216 N.W.2d 586 | Mich. Ct. App. | 1974

52 Mich. App. 149 (1974)
216 N.W.2d 586

COHEN
v.
BOLOGNA

Docket No. 16340.

Michigan Court of Appeals.

Decided March 7, 1974.

Friedman & Cohen, for plaintiffs.

*150 Abraham Satovsky, defendant receiver, for himself.

Before: QUINN, P.J., and DANHOF and ALLEN, JJ.

PER CURIAM.

In 1968, creditors of defendant Hyman Simon recovered judgments against him totaling approximately $50,000 in actions unrelated to the instant case. In early 1969, creditors of Simon recovered another judgment of approximately $40,000 against him in an unrelated action. On May 26, 1969, defendant Abraham Satovsky was appointed receiver of the insolvent Hyman Simon in proceedings supplementary to judgment by the Oakland County Circuit Court at the request of judgment creditors.[1]

Having learned of these facts, plaintiffs herein filed on June 17, 1969 affidavits of claim of interest with the Macomb County Register of Deeds, claiming a two-thirds interest in an undivided one-third interest in certain land, which fractional interest was recorded under Simon's name. This action followed by the filing of a complaint to quiet title on August 16, 1971.

The trial court, on defendant Satovsky's pretrial motion, found that plaintiffs were guilty of laches and entered an order on January 8, 1973 dismissing the action. Plaintiffs appeal. We affirm the dismissal of plaintiffs' action without reaching the merits of the defense of laches.

Defendant Superior Products, Inc., which owns an undivided one-third interest in the land in question, pleaded no contest to this action since it involves only the one-third interest of defendant Simon.
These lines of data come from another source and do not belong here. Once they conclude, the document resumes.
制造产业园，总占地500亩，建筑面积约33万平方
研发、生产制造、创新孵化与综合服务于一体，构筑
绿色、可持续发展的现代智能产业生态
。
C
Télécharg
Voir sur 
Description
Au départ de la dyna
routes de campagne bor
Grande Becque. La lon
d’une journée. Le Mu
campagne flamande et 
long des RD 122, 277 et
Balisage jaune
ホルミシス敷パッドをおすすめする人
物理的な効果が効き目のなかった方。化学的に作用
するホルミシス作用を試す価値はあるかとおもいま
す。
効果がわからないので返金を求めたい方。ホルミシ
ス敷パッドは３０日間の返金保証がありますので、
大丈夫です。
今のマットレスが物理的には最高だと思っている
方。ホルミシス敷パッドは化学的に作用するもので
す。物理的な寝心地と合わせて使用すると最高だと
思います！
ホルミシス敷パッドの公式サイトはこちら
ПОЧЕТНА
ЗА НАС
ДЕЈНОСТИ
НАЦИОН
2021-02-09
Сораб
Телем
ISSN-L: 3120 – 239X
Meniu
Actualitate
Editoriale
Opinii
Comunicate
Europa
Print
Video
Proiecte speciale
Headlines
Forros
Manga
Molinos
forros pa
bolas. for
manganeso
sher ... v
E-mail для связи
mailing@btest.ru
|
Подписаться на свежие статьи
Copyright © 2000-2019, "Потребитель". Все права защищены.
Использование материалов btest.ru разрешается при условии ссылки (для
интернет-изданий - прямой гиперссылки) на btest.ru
Likewise, defendants Bologna and Seguin, *151 who jointly own an undivided one-third interest in the land, have waived notice of any further proceedings regarding the pendency of this appeal since their interest is not involved.

Satovsky, named as a defendant in the instant case, by amended answer filed November 23, 1971, set forth as a defense to this action the fact that leave had not been granted plaintiffs by the Oakland County Circuit Court, which had jurisdiction of the receivership of Hyman Simon, to sue Satovsky in Macomb County. In February of 1972, plaintiffs filed a motion in Oakland County Circuit Court requesting such permission. After a hearing thereon, the motion was denied without prejudice to the filing of a claim by plaintiffs in the Oakland County receivership proceedings. Nevertheless, plaintiffs continued suit in Macomb County after having been denied leave to sue Satovsky by the court which had primary and prior jurisdiction of the matter.

It has long been held that a court-appointed receiver is a ministerial officer of the court appointing him. In this capacity, he is charged with preserving the assets of the debtor for the benefit of both debtor and creditors and his jurisdiction over these assets is, in effect, that of the court itself. Chronowski v Park-Sproat Corp, 306 Mich. 676; 11 NW2d 286 (1943). Westgate v Westgate, 294 Mich. 88; 292 N.W. 569 (1940).

The receiver's function as officer of the court precludes unlimited suits against him in his capacity as conservator of the debtor's assets. The courts of this state have consistently recognized the problems inherent in suits against a court-appointed receiver brought in a different court. Such suits could lead to inconsistent verdicts on the same matter, thereby necessitating further litigation to *152 resolve these inconsistencies and preventing efficient resolution of the matters in dispute. The rule in Michigan is therefore that a receiver cannot be sued without leave of the appointing court. In re Petition of Chaffee, 262 Mich. 291; 247 N.W. 186 (1933). See also Burk v Muskegon Machine & Foundry Co, 98 Mich. 614; 57 N.W. 804 (1894). In re Guarantee Indemnity Co, 256 Mich. 671; 240 N.W. 78 (1932). Manchure v Wayside Oil Corp, 259 Mich. 667; 244 N.W. 224 (1932).

When plaintiffs filed this action, they knew that there already existed an adequate forum to adjudicate the disputed interest in the land in question. MCLA 600.6128; MSA 27A.6128. At the very least, plaintiffs were required to obtain leave of the appointing court which had previously taken jurisdiction of all claims against defendant Hyman Simon before suing the receiver in Macomb County. By their motion of February, 1972, plaintiffs apparently recognized this as the correct rule. Having been denied leave to sue, plaintiffs were plainly in error in continuing suit in Macomb County.

Affirmed for the reasons stated herein. Costs to defendant Satovsky.

All concurred.

NOTES

[1] Subsequently, on September 24, 1971, Hyman Simon filed a petition in bankruptcy in Federal court.